Your act is all about the power of the mind, not the failings of the body.
Besides, you’re clearly not interested in the topic – it sounds like you’re reading notes you haven’t fully memorized. ’
The look on Miss Fairchild’s face suggested that was exactly what she had been doing, though she merely crossed her arms over her chest and said: ‘What else?’
‘You put too little focus on the sleep portion of the act. It’s the key to it all – to the audience’s belief, to their understanding of how it works.
You make it look too easy to entrance someone – but the reality is it takes work.
It’s a gentle dance, back and forth – you have to really coax them into it, and you have to be confident in it.
The audience has to see that confidence in you, they have to feel it, too – for only then will they believe it.
Only then will they believe what comes next. ’
‘And the script? What do you think of that? Tommy’s lines.’
Ava glanced back at the door, lowering her voice.
‘It’s not enough,’ she said. ‘People never came on stage because they wished to recall something awful. It was always something beautiful they wanted to recapture – love. How it feels to love someone else, how it felt to have that person love them back. That’s what your stories need to be about.
Your scripts.
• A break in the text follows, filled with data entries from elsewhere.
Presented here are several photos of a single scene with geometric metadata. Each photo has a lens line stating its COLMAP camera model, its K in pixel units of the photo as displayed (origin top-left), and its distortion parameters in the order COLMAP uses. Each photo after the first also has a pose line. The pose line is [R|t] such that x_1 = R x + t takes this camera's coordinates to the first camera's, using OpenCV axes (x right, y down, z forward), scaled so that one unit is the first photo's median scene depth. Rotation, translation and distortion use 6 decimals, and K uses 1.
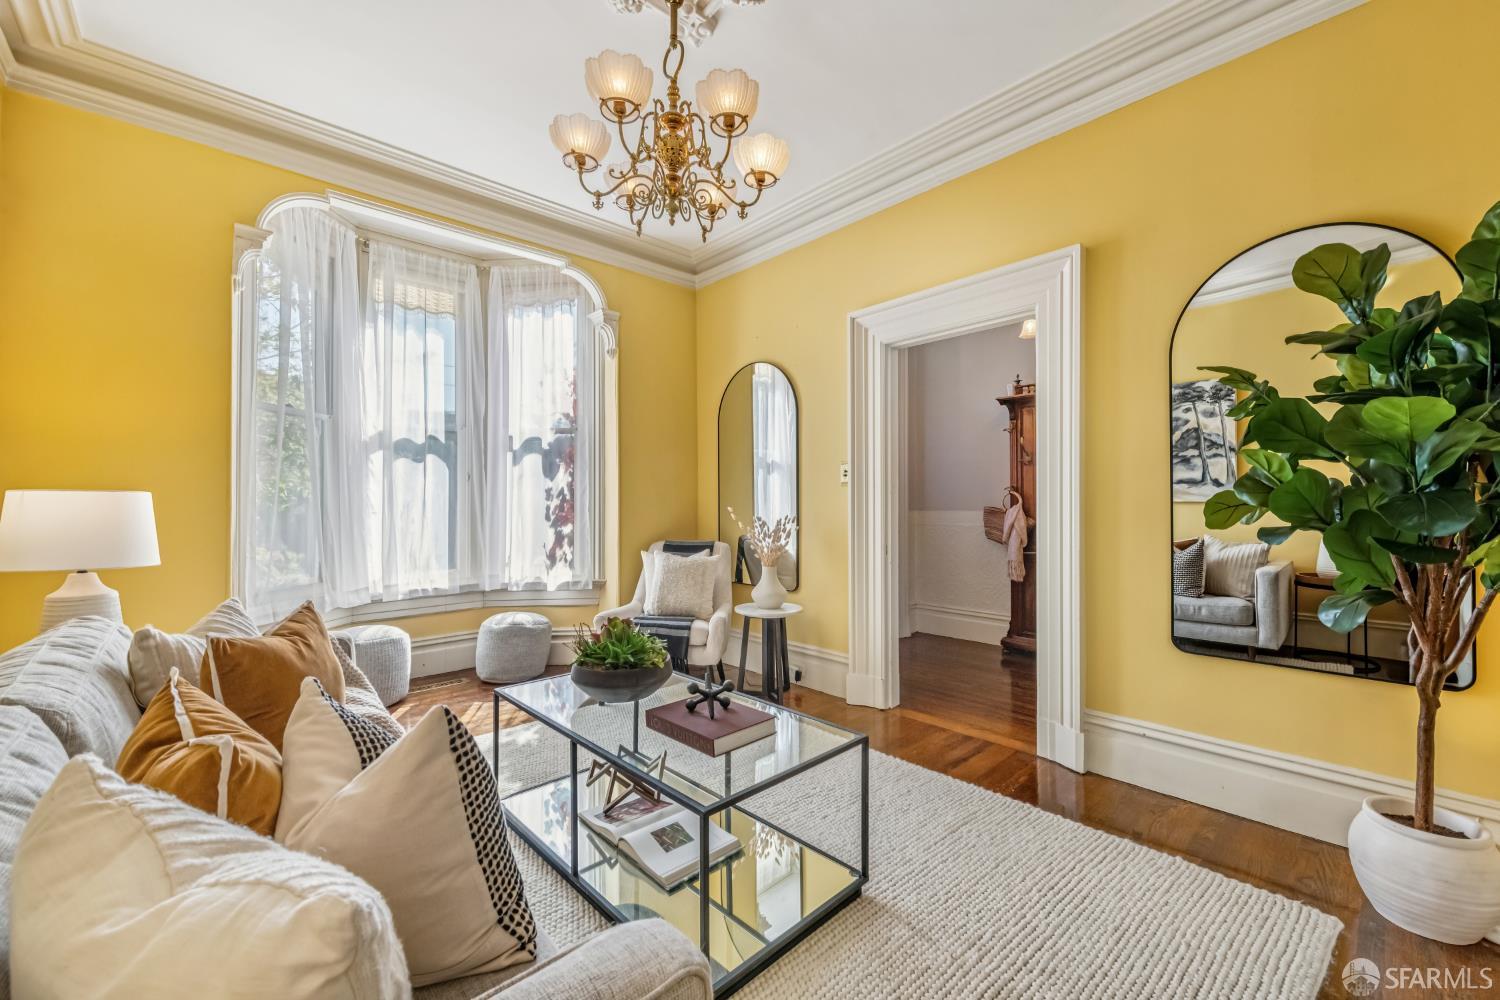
lens RADIAL K [[594.5, 0, 749.3], [0, 594.5, 498.9], [0, 0, 1]] dist [-0.000171, -0.001660]
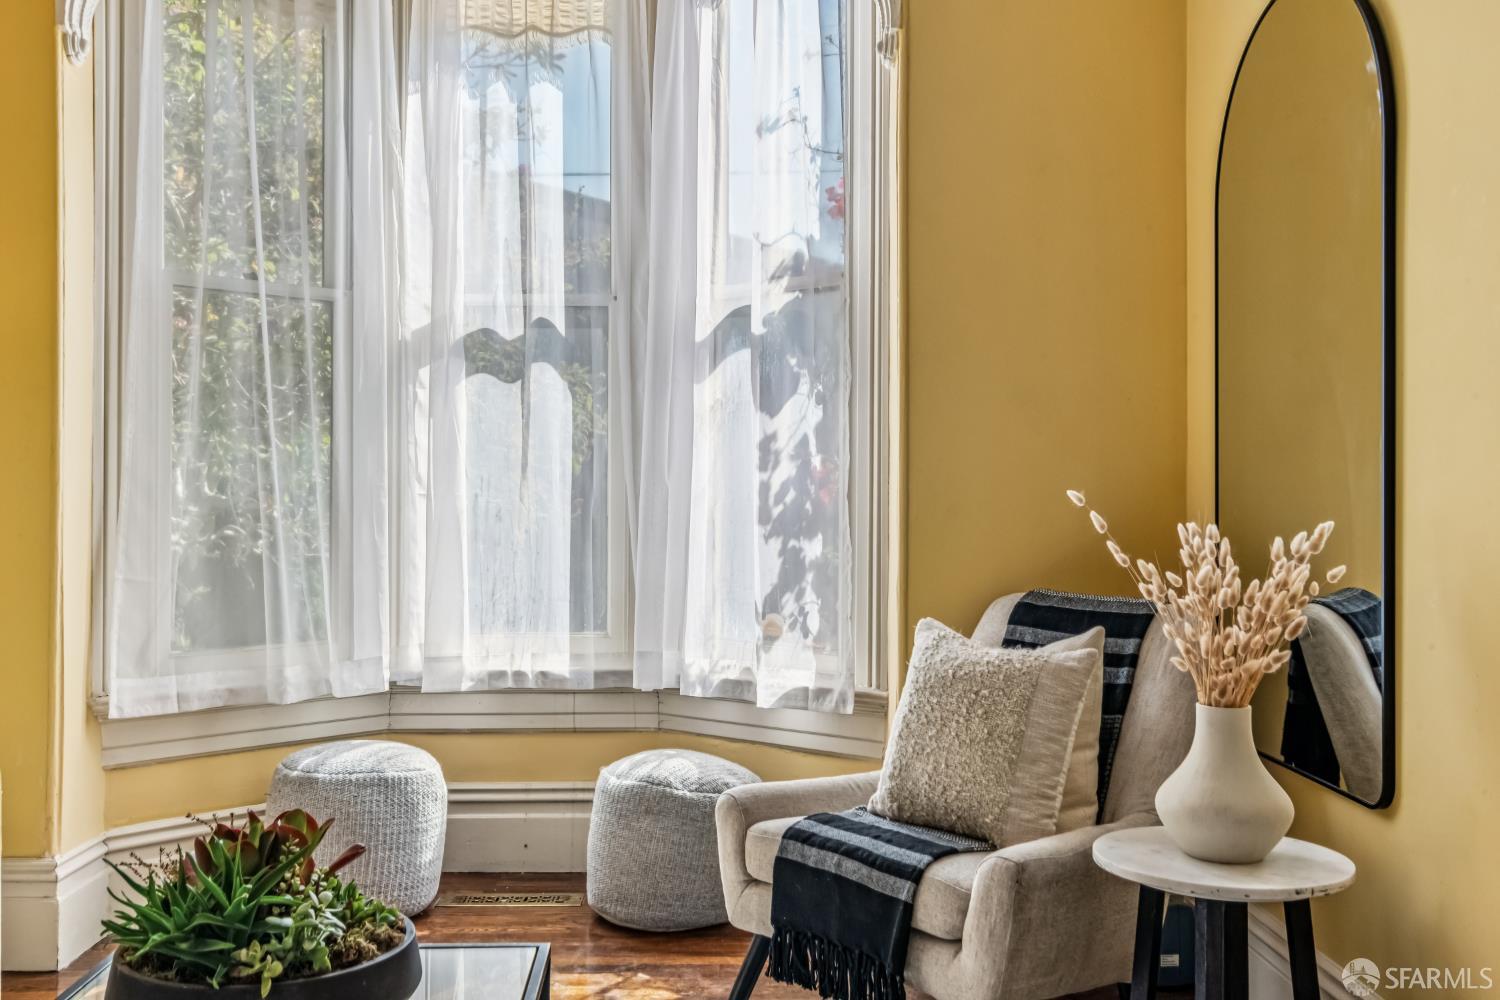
lens RADIAL K [[1448.2, 0, 735.4], [0, 1448.2, 490.9], [0, 0, 1]] dist [0.020525, 0.000000]
pose [[0.749167, 0.008668, -0.662324, 0.280079], [-0.000055, 0.999915, 0.013024, 0.004489], [0.662381, -0.009721, 0.749104, 0.310392]]
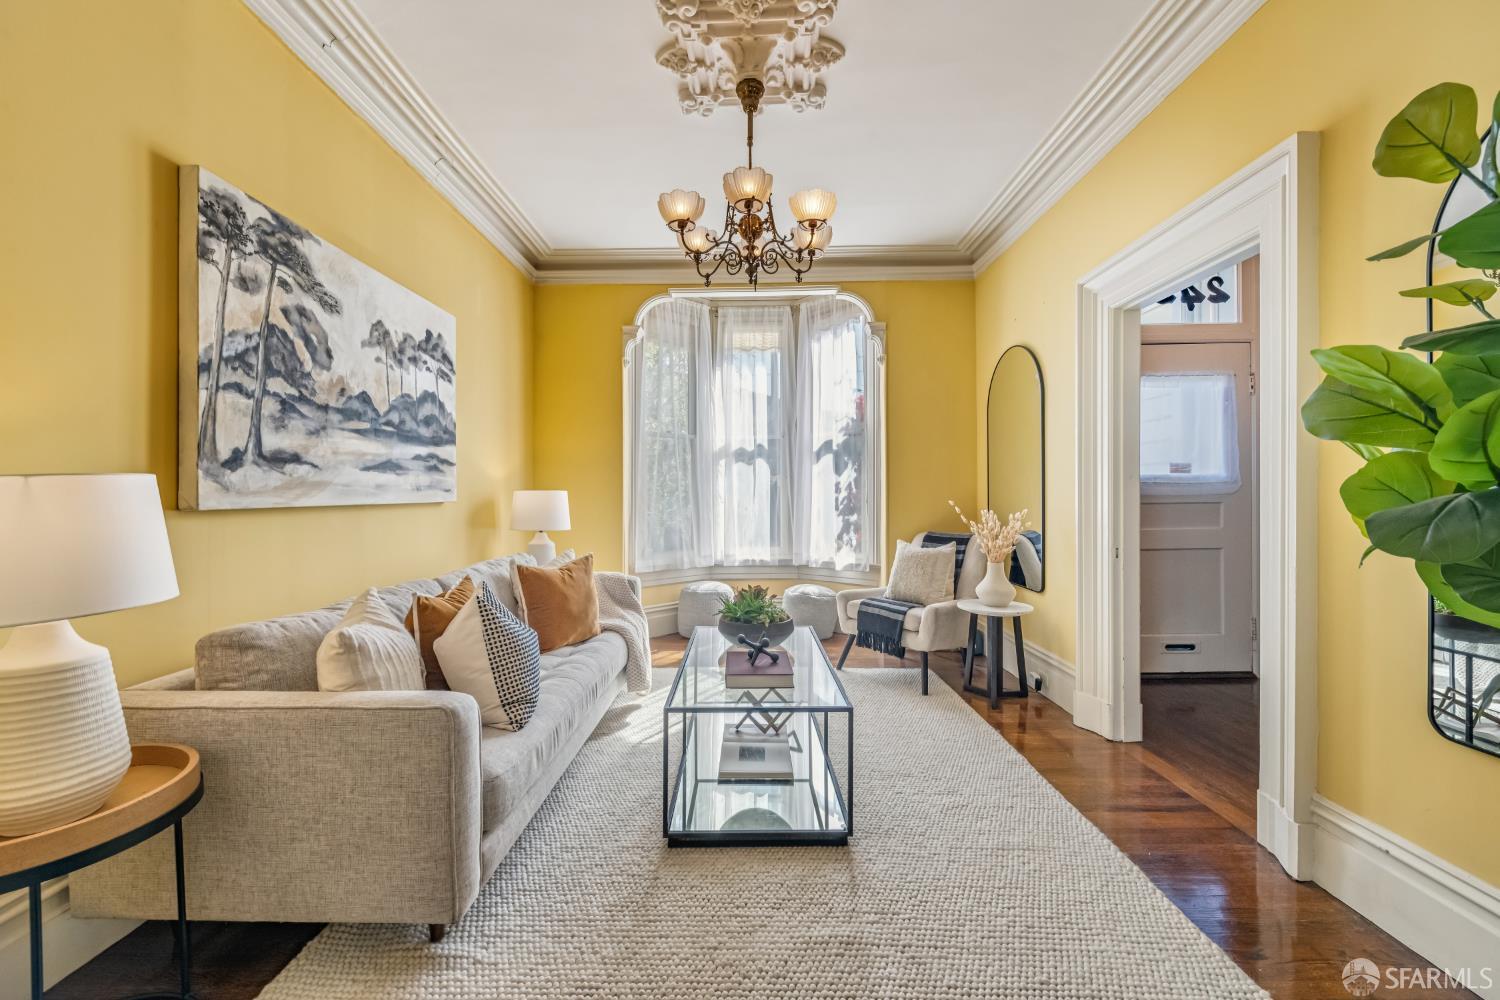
lens RADIAL K [[594.5, 0, 748.6], [0, 594.5, 496.7], [0, 0, 1]] dist [-0.000171, -0.001660]
pose [[0.726861, 0.004033, -0.686773, 0.364241], [0.005618, 0.999914, 0.011818, -0.005942], [0.686762, -0.012448, 0.726776, 0.024960]]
They need to be about love, and nothing else. ’
Miss Fairchild’s expression suggested she didn’t think that true, although there was a spark in her eye. ‘Very well,’ she said, lowering her voice between them. ‘I can try it. And if it works, perhaps I’ll start to believe you do really wish to help me.’
Ava shunted a short breath through her lips. ‘I’ve said that from the first.’
‘We’ll see what the audience thinks.’ Miss Fairchild reached for the handle then, the light from the dressing rooms spilling into the dark corridor. ‘And I won’t tell her,’ she said. ‘Lillian. Now come on, or else we’ll both be late.’